Saturday, 23 June 2007

Bone Broke

School is over. Those last couple weeks were a pain in the arse, but it's done. So what does this mean? Well, hopefully it means I'll be back on the building circuit - I thought I might go the way of Tom there for a while (jokes). Of course, I give Tom a pat on the back for that interview, maybe I'll top it one day. Getting out of school also means I'll have time to renovate Masoko Tanga, again! I've been wanting to try and separate the Art from the Lego, because I think the Art deserves a larger and more devoted section. So I'm going to work on some flash galleries very akin to those on my sister's new site: Unicorn Break, easier browsing and I'll still leave links to brickshelf for those larger images. In the end I think it'll be much more streamlined and organized (as far as the coding/design goes!), really the idea is to make the site more of a gallery layout as opposed to the news like layout it has now. The design involves this lovely piece of Space Art I did: [link].
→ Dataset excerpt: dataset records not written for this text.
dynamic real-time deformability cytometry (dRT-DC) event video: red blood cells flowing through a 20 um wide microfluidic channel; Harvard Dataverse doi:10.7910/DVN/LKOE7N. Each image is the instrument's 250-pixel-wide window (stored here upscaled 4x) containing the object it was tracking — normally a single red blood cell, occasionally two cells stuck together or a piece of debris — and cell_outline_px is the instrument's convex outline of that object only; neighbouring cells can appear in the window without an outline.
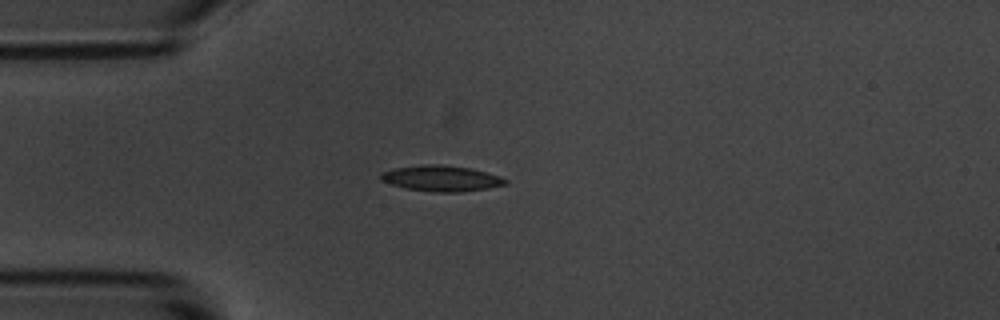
{"species": "common noctule bat (a hibernating species)", "species_latin": "Nyctalus noctula", "temperature_condition": "room temperature", "stored_images_in_passage": 6, "camera_frame_rate_fps": 3000, "um_per_image_px": 0.085, "animal": {"sex": "male", "body_mass_g": 20.1, "forearm_length_mm": 53.5}, "frame": {"image": 1, "passage_image": 4, "time_ms": 3.667, "image_size_px": [1000, 320], "cell_outline_px": [[508, 184], [488, 188], [460, 192], [432, 192], [404, 188], [380, 180], [380, 172], [396, 168], [420, 164], [440, 164], [468, 168], [500, 176], [508, 180]], "centroid_in_image_um": [37.49, 15.16], "position_along_channel_um": 47.5, "area_um2": 18.73}}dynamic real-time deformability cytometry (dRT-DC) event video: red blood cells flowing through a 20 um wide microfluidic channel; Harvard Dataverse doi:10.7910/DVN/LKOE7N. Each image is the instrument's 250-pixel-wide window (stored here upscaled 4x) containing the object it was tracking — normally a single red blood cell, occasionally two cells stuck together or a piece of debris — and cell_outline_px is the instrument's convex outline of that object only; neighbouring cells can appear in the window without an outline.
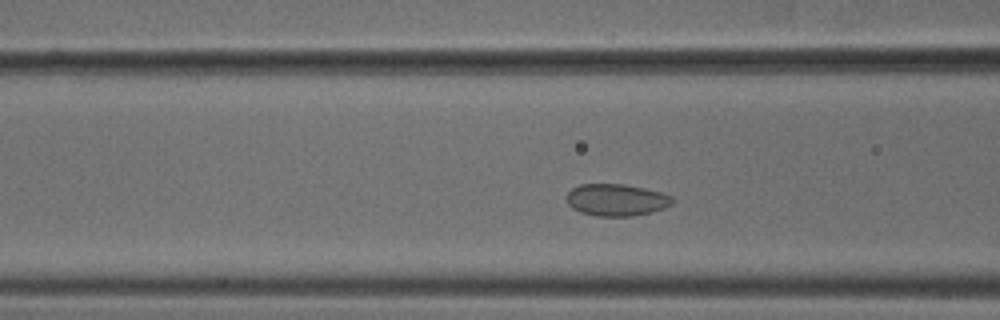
{"species": "common noctule bat (a hibernating species)", "species_latin": "Nyctalus noctula", "temperature_condition": "cold", "stored_images_in_passage": 40, "camera_frame_rate_fps": 3000, "um_per_image_px": 0.085, "animal": {"sex": "male", "body_mass_g": 18.8}, "frame": {"image": 1, "passage_image": 7, "time_ms": 2.0, "image_size_px": [1000, 320], "cell_outline_px": [[676, 200], [672, 204], [664, 208], [652, 212], [632, 216], [596, 216], [580, 212], [572, 208], [568, 204], [568, 192], [572, 188], [580, 184], [624, 184], [644, 188], [660, 192], [672, 196]], "centroid_in_image_um": [52.42, 16.99], "position_along_channel_um": 114.2, "area_um2": 19.77}}
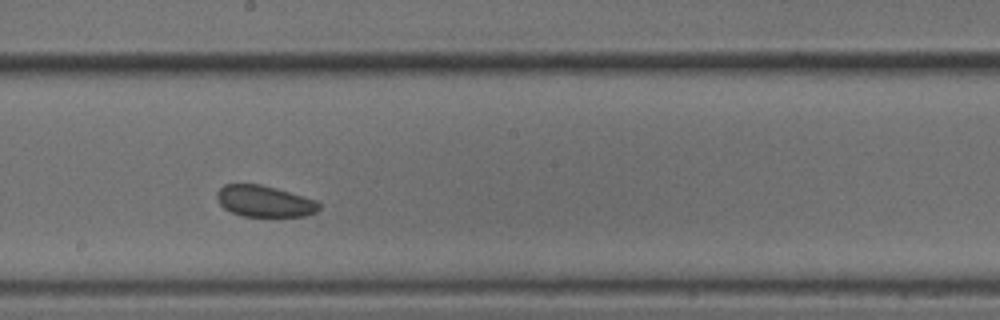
{"frame": {"image": 2, "passage_image": 16, "time_ms": 5.0, "image_size_px": [1000, 320], "cell_outline_px": [[320, 208], [316, 212], [308, 216], [240, 216], [224, 208], [216, 200], [216, 192], [224, 184], [260, 184], [276, 188], [316, 200], [320, 204]], "centroid_in_image_um": [22.46, 17.11], "position_along_channel_um": 225.7, "area_um2": 18.73}}
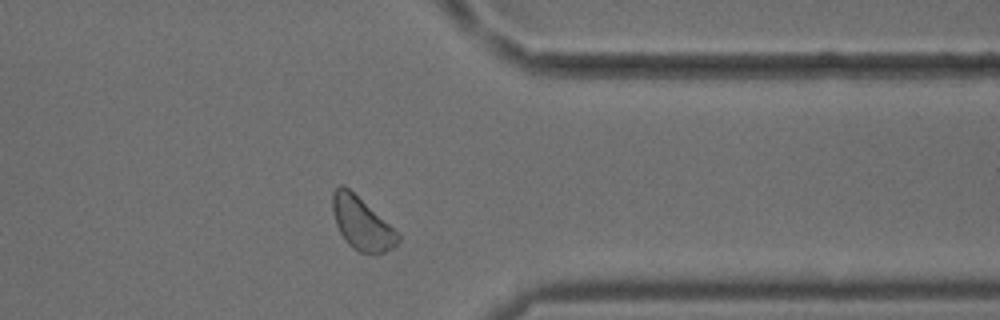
{"frame": {"image": 3, "passage_image": 29, "time_ms": 9.333, "image_size_px": [1000, 320], "cell_outline_px": [[400, 240], [392, 248], [376, 256], [372, 256], [360, 252], [352, 248], [344, 240], [336, 224], [332, 212], [332, 192], [340, 184], [344, 184], [400, 232]], "centroid_in_image_um": [30.76, 19.02], "position_along_channel_um": 380.6, "area_um2": 20.58}, "authors_computed_cell_mechanics": {"area_um2": 19.9121, "velocity_mm_per_s": 3.7157, "shape_relaxation_time_tau1_ms": null, "shape_relaxation_time_tau2_ms": 6.9991, "deformation_change_tau1": null, "deformation_change_tau2": 0.0797}}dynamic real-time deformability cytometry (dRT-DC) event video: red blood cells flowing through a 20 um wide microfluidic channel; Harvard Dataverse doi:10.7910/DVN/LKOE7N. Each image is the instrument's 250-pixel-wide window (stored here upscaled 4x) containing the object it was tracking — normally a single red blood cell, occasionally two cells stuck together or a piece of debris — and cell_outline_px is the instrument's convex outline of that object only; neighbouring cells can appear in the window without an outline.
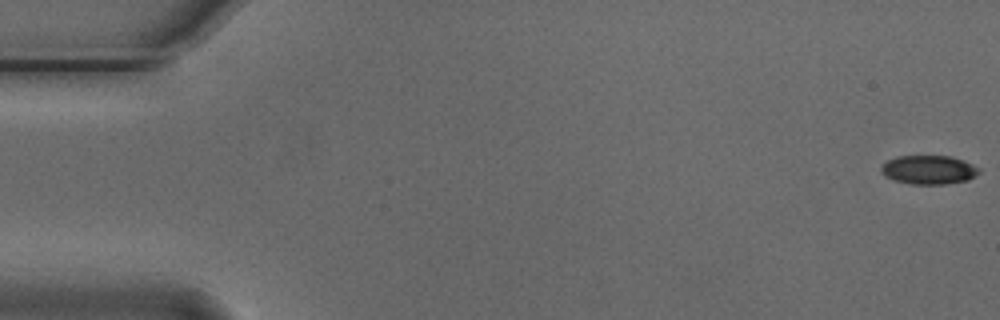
{"species": "Egyptian fruit bat (a non-hibernating species)", "species_latin": "Rousettus aegyptiacus", "temperature_condition": "cold", "stored_images_in_passage": 13, "camera_frame_rate_fps": 3000, "um_per_image_px": 0.085, "animal": {"sex": "male"}, "frame": {"image": 1, "passage_image": 1, "time_ms": 0.0, "image_size_px": [1000, 320], "cell_outline_px": [[980, 172], [976, 176], [968, 180], [944, 184], [912, 184], [896, 180], [884, 176], [880, 172], [880, 168], [888, 160], [896, 156], [952, 156], [964, 160], [980, 168]], "centroid_in_image_um": [78.97, 14.43], "position_along_channel_um": 6.0, "area_um2": 16.53}}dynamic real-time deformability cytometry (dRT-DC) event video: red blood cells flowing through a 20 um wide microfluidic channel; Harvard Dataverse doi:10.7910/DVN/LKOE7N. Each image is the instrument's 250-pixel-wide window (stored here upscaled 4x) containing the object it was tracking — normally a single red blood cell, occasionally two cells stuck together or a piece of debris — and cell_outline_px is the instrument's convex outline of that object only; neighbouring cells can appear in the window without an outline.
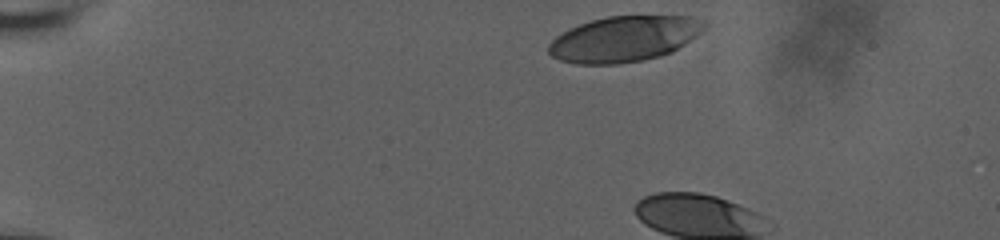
{"species": "human", "species_latin": "Homo sapiens", "temperature_condition": "room temperature", "stored_images_in_passage": 5, "camera_frame_rate_fps": 3000, "um_per_image_px": 0.085, "donor": {"sex": "male"}, "frame": {"image": 1, "passage_image": 1, "time_ms": 0.0, "image_size_px": [1000, 240], "cell_outline_px": [[708, 24], [700, 32], [684, 44], [672, 52], [660, 56], [644, 60], [616, 64], [576, 64], [560, 60], [552, 56], [548, 52], [548, 44], [556, 36], [568, 28], [592, 20], [608, 16], [692, 16], [704, 20]], "centroid_in_image_um": [53.04, 3.31], "position_along_channel_um": 32.0, "area_um2": 41.44}}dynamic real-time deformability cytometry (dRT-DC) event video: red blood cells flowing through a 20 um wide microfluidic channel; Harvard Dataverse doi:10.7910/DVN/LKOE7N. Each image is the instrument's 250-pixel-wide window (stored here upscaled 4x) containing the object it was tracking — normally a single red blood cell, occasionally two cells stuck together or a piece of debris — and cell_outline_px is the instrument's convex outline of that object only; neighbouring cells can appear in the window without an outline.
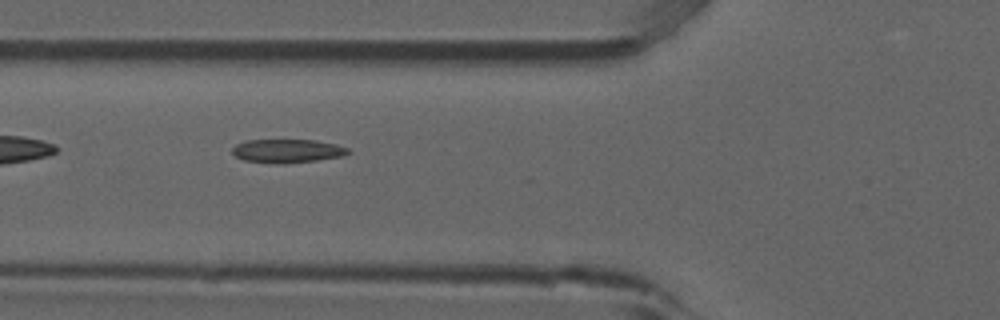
{"species": "common noctule bat (a hibernating species)", "species_latin": "Nyctalus noctula", "temperature_condition": "room temperature", "stored_images_in_passage": 14, "camera_frame_rate_fps": 3000, "um_per_image_px": 0.085, "animal": {"sex": "male", "forearm_length_mm": 52.5}, "frame": {"image": 1, "passage_image": 3, "time_ms": 0.667, "image_size_px": [1000, 320], "cell_outline_px": [[348, 152], [344, 156], [316, 160], [284, 164], [280, 164], [244, 160], [236, 156], [232, 152], [232, 148], [236, 144], [244, 140], [316, 140], [336, 144], [348, 148]], "centroid_in_image_um": [24.41, 12.82], "position_along_channel_um": 101.4, "area_um2": 15.9}}
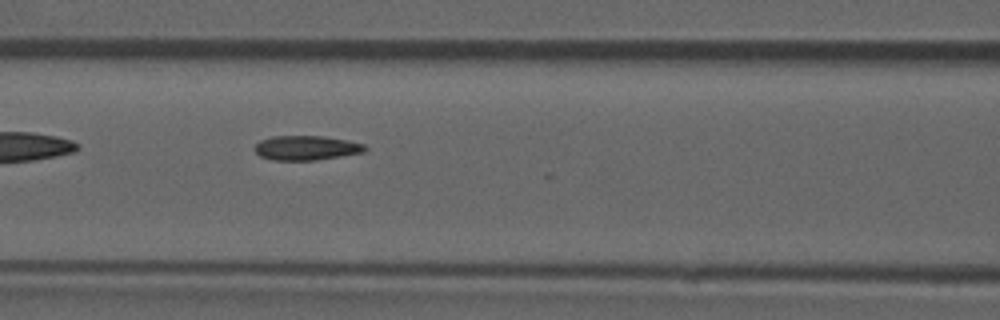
{"frame": {"image": 2, "passage_image": 6, "time_ms": 1.667, "image_size_px": [1000, 320], "cell_outline_px": [[368, 148], [364, 152], [316, 160], [272, 160], [260, 156], [252, 148], [260, 140], [272, 136], [324, 136], [364, 144]], "centroid_in_image_um": [26.0, 12.57], "position_along_channel_um": 140.6, "area_um2": 15.72}}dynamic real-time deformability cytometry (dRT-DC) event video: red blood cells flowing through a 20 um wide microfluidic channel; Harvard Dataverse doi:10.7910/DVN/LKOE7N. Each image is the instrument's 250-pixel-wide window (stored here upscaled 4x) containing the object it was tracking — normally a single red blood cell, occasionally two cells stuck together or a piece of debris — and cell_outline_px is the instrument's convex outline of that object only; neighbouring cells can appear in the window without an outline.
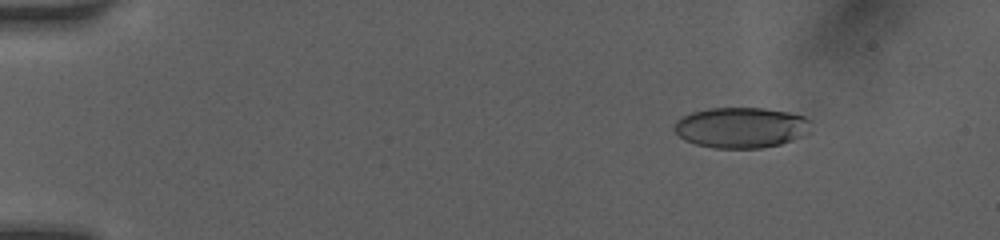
{"species": "human", "species_latin": "Homo sapiens", "temperature_condition": "room temperature", "stored_images_in_passage": 30, "camera_frame_rate_fps": 3000, "um_per_image_px": 0.085, "donor": {"sex": "female"}, "frame": {"image": 1, "passage_image": 10, "time_ms": 2.333, "image_size_px": [1000, 240], "cell_outline_px": [[808, 132], [792, 140], [780, 144], [760, 148], [716, 148], [696, 144], [684, 140], [672, 128], [676, 120], [692, 112], [708, 108], [764, 108], [788, 112], [804, 116], [808, 120]], "centroid_in_image_um": [62.94, 10.84], "position_along_channel_um": 22.1, "area_um2": 32.14}}
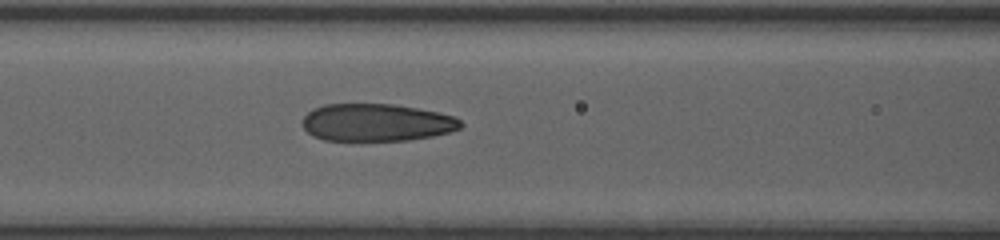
{"frame": {"image": 2, "passage_image": 28, "time_ms": 7.667, "image_size_px": [1000, 240], "cell_outline_px": [[464, 124], [460, 128], [448, 132], [432, 136], [408, 140], [324, 140], [312, 136], [304, 128], [304, 116], [312, 108], [324, 104], [392, 104], [416, 108], [456, 116]], "centroid_in_image_um": [32.0, 10.41], "position_along_channel_um": 134.6, "area_um2": 34.45}}
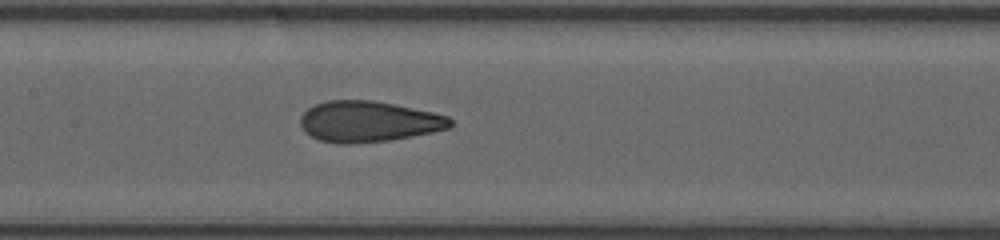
{"frame": {"image": 3, "passage_image": 30, "time_ms": 8.667, "image_size_px": [1000, 240], "cell_outline_px": [[452, 124], [448, 128], [432, 132], [412, 136], [388, 140], [348, 144], [340, 144], [320, 140], [304, 132], [300, 124], [300, 116], [308, 108], [316, 104], [328, 100], [372, 100], [432, 112], [448, 116], [452, 120]], "centroid_in_image_um": [31.29, 10.33], "position_along_channel_um": 176.1, "area_um2": 35.49}}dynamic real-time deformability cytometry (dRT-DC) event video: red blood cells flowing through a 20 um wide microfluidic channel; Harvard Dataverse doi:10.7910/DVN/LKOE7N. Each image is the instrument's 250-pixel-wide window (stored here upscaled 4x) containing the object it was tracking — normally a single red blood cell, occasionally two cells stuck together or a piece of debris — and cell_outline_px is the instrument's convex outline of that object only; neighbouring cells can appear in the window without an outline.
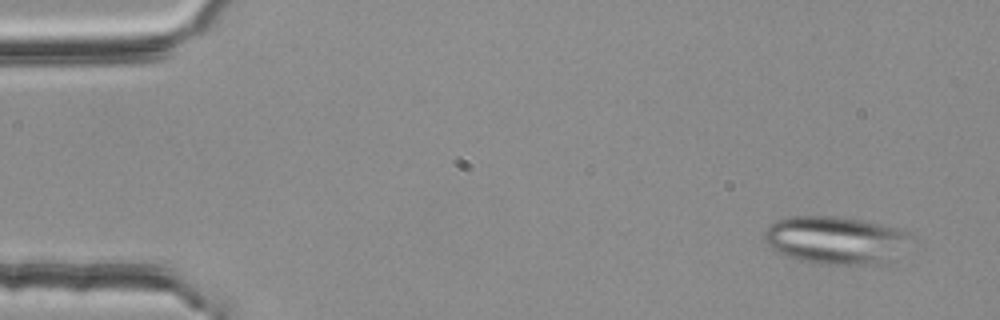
{"species": "common noctule bat (a hibernating species)", "species_latin": "Nyctalus noctula", "temperature_condition": "room temperature", "stored_images_in_passage": 50, "segment_of_instrument_passage": [1, 2], "camera_frame_rate_fps": 3000, "um_per_image_px": 0.085, "animal": {"sex": "female", "body_mass_g": 25.1}, "frame": {"image": 1, "passage_image": 1, "time_ms": 0.0, "image_size_px": [1000, 320], "cell_outline_px": [[908, 236], [884, 264], [820, 264], [800, 260], [780, 252], [772, 248], [764, 240], [764, 232], [768, 224], [776, 220], [788, 216], [840, 216], [860, 220], [896, 228], [904, 232]], "centroid_in_image_um": [70.86, 20.38], "position_along_channel_um": 14.1, "area_um2": 39.54}}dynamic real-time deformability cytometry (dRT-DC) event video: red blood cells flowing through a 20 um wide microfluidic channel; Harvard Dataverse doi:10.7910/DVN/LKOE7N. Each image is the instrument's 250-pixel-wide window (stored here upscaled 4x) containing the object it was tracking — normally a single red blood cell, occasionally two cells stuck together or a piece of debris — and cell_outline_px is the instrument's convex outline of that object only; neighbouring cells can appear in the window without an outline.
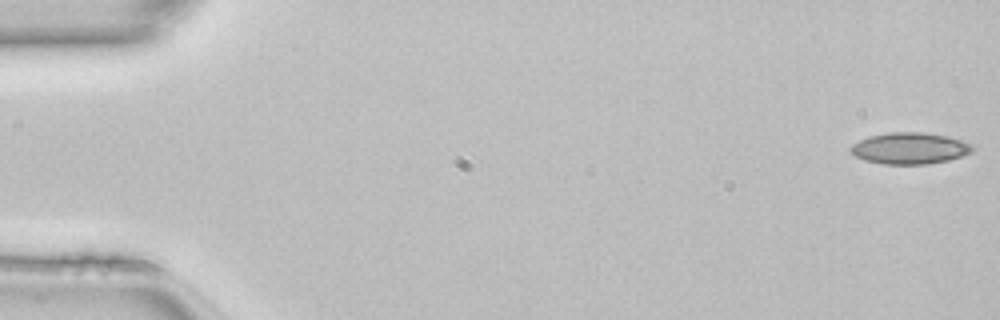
{"species": "common noctule bat (a hibernating species)", "species_latin": "Nyctalus noctula", "temperature_condition": "room temperature", "stored_images_in_passage": 3, "camera_frame_rate_fps": 3000, "um_per_image_px": 0.085, "animal": {"sex": "female", "body_mass_g": 22.7, "forearm_length_mm": 54.2}, "frame": {"image": 1, "passage_image": 1, "time_ms": 0.0, "image_size_px": [1000, 320], "cell_outline_px": [[976, 148], [972, 152], [948, 160], [928, 164], [880, 164], [864, 160], [856, 156], [848, 148], [852, 144], [868, 136], [888, 132], [924, 132], [948, 136], [972, 144]], "centroid_in_image_um": [77.32, 12.6], "position_along_channel_um": 7.7, "area_um2": 22.48}}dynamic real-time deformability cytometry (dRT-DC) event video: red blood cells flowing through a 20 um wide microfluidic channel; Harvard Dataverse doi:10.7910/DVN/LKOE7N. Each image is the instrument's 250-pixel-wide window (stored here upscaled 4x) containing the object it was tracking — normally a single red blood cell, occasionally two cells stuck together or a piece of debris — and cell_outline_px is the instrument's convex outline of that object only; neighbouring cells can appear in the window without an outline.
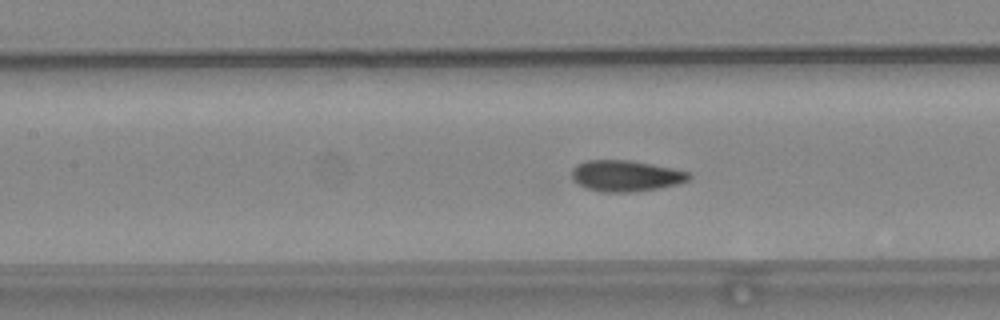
{"species": "common noctule bat (a hibernating species)", "species_latin": "Nyctalus noctula", "temperature_condition": "warm", "stored_images_in_passage": 42, "camera_frame_rate_fps": 3000, "um_per_image_px": 0.085, "animal": {"sex": "female", "body_mass_g": 24.6, "forearm_length_mm": 56.2}, "frame": {"image": 1, "passage_image": 12, "time_ms": 3.667, "image_size_px": [1000, 320], "cell_outline_px": [[692, 176], [688, 180], [680, 184], [660, 188], [632, 192], [600, 192], [584, 188], [572, 180], [572, 168], [576, 164], [584, 160], [632, 160], [672, 168], [688, 172]], "centroid_in_image_um": [53.16, 14.95], "position_along_channel_um": 154.2, "area_um2": 21.56}}
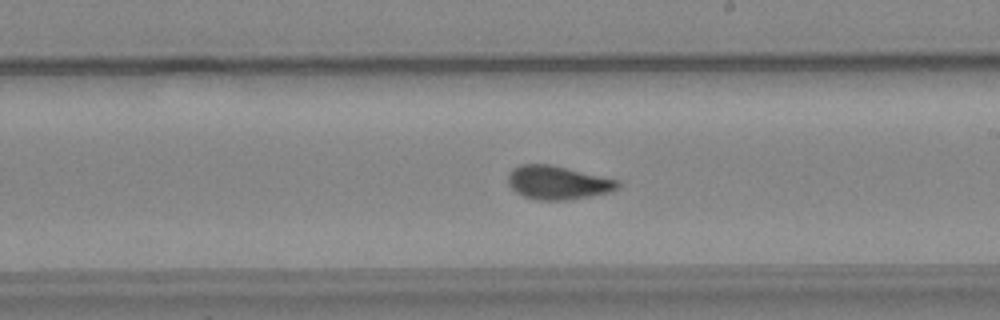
{"frame": {"image": 2, "passage_image": 19, "time_ms": 6.0, "image_size_px": [1000, 320], "cell_outline_px": [[620, 188], [612, 192], [568, 200], [536, 200], [524, 196], [516, 192], [508, 184], [508, 176], [512, 168], [520, 164], [552, 164], [620, 180]], "centroid_in_image_um": [47.44, 15.52], "position_along_channel_um": 241.6, "area_um2": 21.79}}
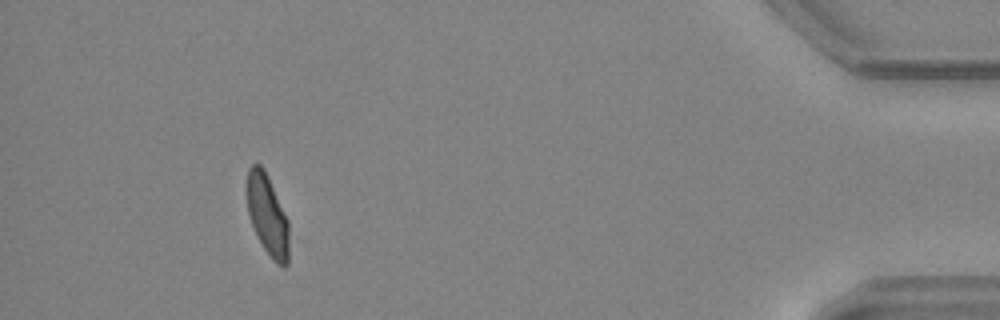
{"frame": {"image": 3, "passage_image": 38, "time_ms": 12.333, "image_size_px": [1000, 320], "cell_outline_px": [[288, 264], [284, 268], [276, 264], [272, 260], [256, 236], [248, 212], [244, 192], [244, 184], [248, 168], [252, 164], [260, 164], [264, 168], [288, 220]], "centroid_in_image_um": [22.68, 18.24], "position_along_channel_um": 412.5, "area_um2": 20.29}, "authors_computed_cell_mechanics": {"area_um2": 21.1837, "velocity_mm_per_s": 3.7582, "shape_relaxation_time_tau1_ms": 8.429, "shape_relaxation_time_tau2_ms": 1.2535, "deformation_change_tau1": 0.197, "deformation_change_tau2": 0.0558}}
Onto today's features. We'll start with a quick glance at some Neo-Classic Space by Peter Reid (legoloverman). It definitely leaves behind most CS conventions, yet still conveys the theme - it's that instantly recognizable colour scheme, pulled off with much excellence here by Peter. The modernization continued even to the figs, which feature newer faces and the modern style helmet. One thing I must add, there's no elegance to this model, I might go far enough to suggest the concept is actually quite ugly - one betrayal of the original theme, while boxy and rigid it still carried a sense of elegance that this misses.

Peter Morris built some mircoscale, one of which near rivals Baulch in shear size: The Asteroid Processor/Harvester. So wow. That's pretty damn big. Peter's messy building style comes in handy with this one, giving a true slapped together industrial spacecraft look. Adding to it's grace is a series of pictures that show the ship processing an asteroid, this ship was built with it's intended purpose in mind and that wins some bonus points. Numerous secondary details, like the pumps and hoses that enable the ship to link up with Peter's Bulk Transport really help in giving the ship a blanket of support. It's not enough to be believable on your own, providing a working backdrop really heightens the realism.

Lastly we have a microscale sci-fi city design by brickshelf user Sly420. It makes use of the abstract shapes of many well known pieces to achieve a believable city scape. Yes, that is a rocket tail - but what if I use it like this? Using pieces to this effect always generates praise, perhaps this isn't the most ground breaking example but it fits the general theme. There's not too much to say about this one, but take a good look at it and make use of the various techniques they employ throughout it's construction.